• [DIRECTIONS FOR THIS TASK]
Only the lines below starting at the one that contains "316 166 47.52" and ending at the one that contains "400 264 43.91" are to be reproduced, exactly and with both ends kept.

[Extracted data entries]
BEGIN

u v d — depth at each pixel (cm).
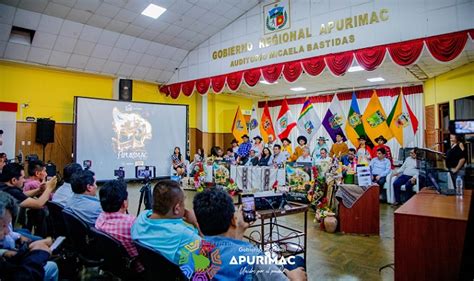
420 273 216
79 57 788
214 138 1162
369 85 1048
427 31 518
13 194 266
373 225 399
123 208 198
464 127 485
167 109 929
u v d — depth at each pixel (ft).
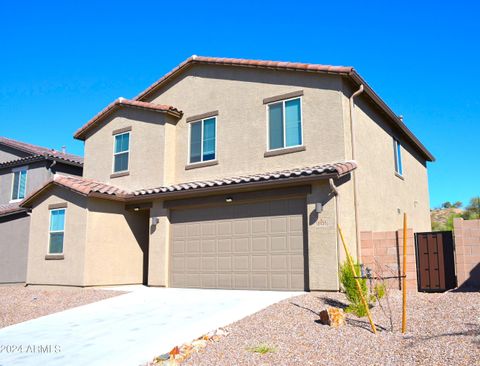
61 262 56.70
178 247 54.29
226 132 56.24
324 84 49.55
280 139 51.78
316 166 47.52
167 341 28.81
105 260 56.24
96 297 47.75
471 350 23.20
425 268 43.65
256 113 54.08
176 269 53.93
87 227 54.80
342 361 23.34
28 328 35.14
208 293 46.93
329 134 48.19
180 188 52.19
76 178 60.85
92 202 55.72
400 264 43.91
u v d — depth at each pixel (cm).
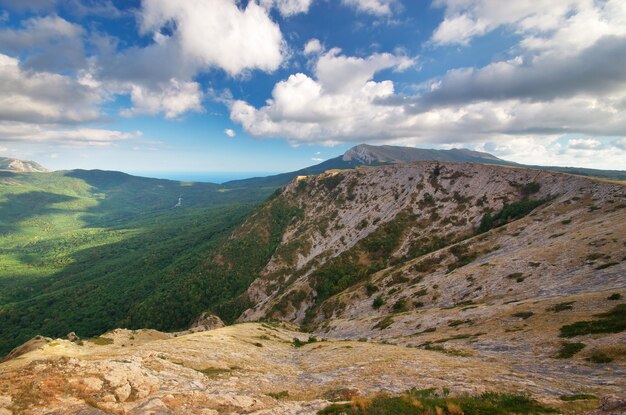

END

• [WRITTEN SOLUTION]
316 166 47.52
167 341 28.81
105 260 56.24
96 297 47.75
471 350 23.20
425 268 43.65
256 113 54.08
176 269 53.93
87 227 54.80
342 361 23.34
28 328 35.14
208 293 46.93
329 134 48.19
180 188 52.19
76 178 60.85
92 202 55.72
400 264 43.91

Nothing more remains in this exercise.